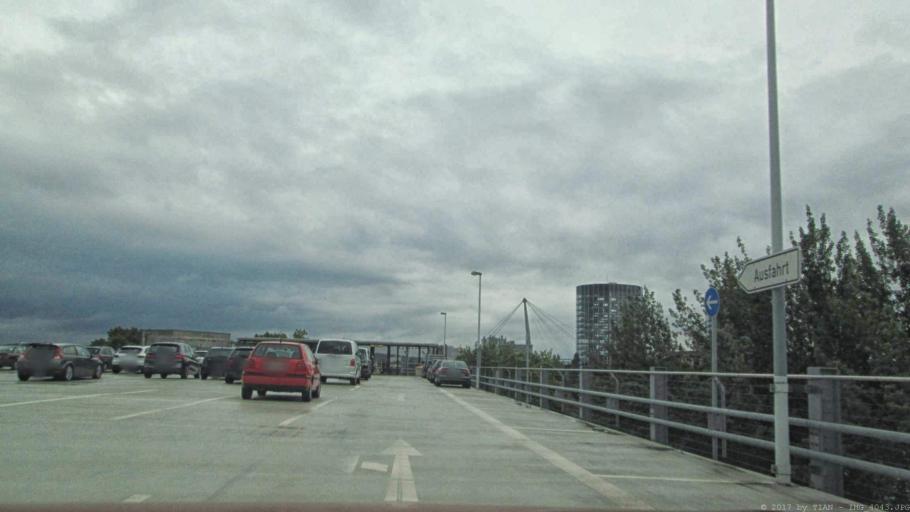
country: DE
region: Lower Saxony
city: Wolfsburg
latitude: 52.4366
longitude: 10.7964
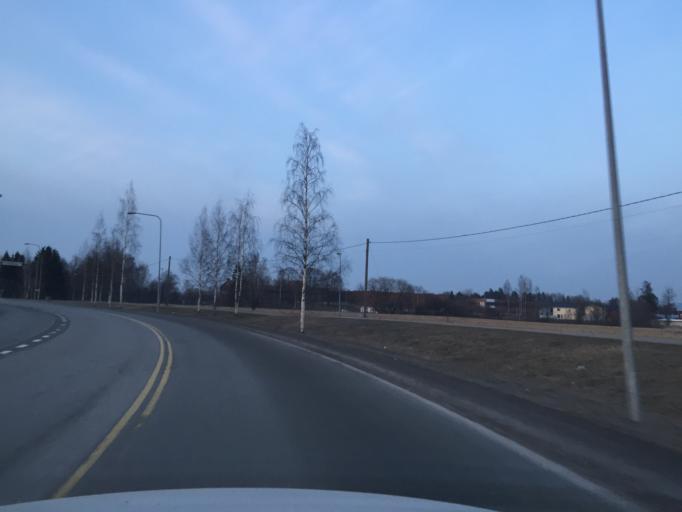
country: FI
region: Uusimaa
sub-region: Helsinki
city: Vantaa
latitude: 60.2674
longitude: 24.9746
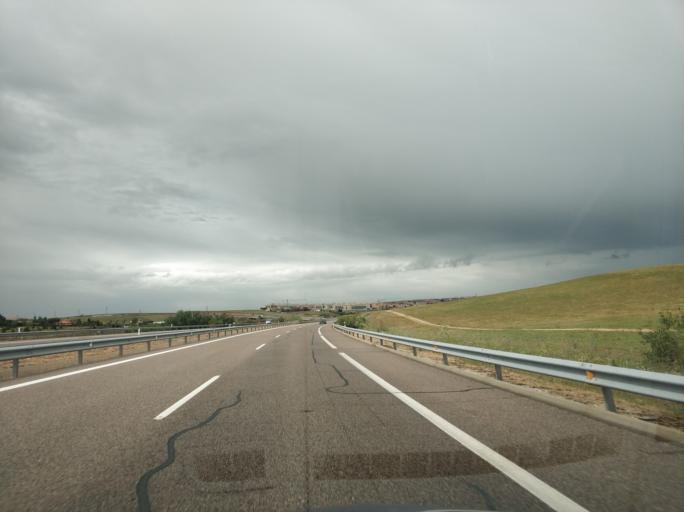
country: ES
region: Castille and Leon
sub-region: Provincia de Salamanca
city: Aldeatejada
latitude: 40.9324
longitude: -5.6794
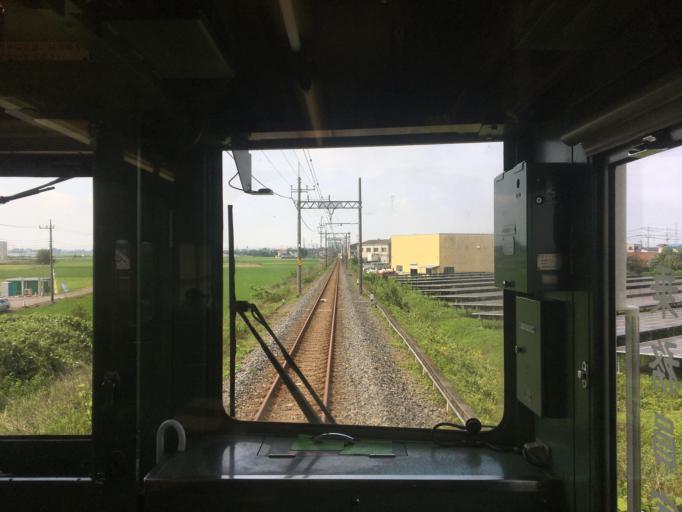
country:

━━━━━━━━━━━━━━━━━━━━━━━━━━━━━━

Convert every line of the rows above into a Markdown table with the columns Number and Entry, numbering the lines in order and skipping blank ones. Leave the pictures out.

- Full solution -
| Number | Entry |
|---|---|
| 1 | country: DE |
| 2 | region: Lower Saxony |
| 3 | city: Wolfsburg |
| 4 | latitude: 52.4366 |
| 5 | longitude: 10.7964 |
| 6 | country: FI |
| 7 | region: Uusimaa |
| 8 | sub-region: Helsinki |
| 9 | city: Vantaa |
| 10 | latitude: 60.2674 |
| 11 | longitude: 24.9746 |
| 12 | country: ES |
| 13 | region: Castille and Leon |
| 14 | sub-region: Provincia de Salamanca |
| 15 | city: Aldeatejada |
| 16 | latitude: 40.9324 |
| 17 | longitude: -5.6794 |
| 18 | country: |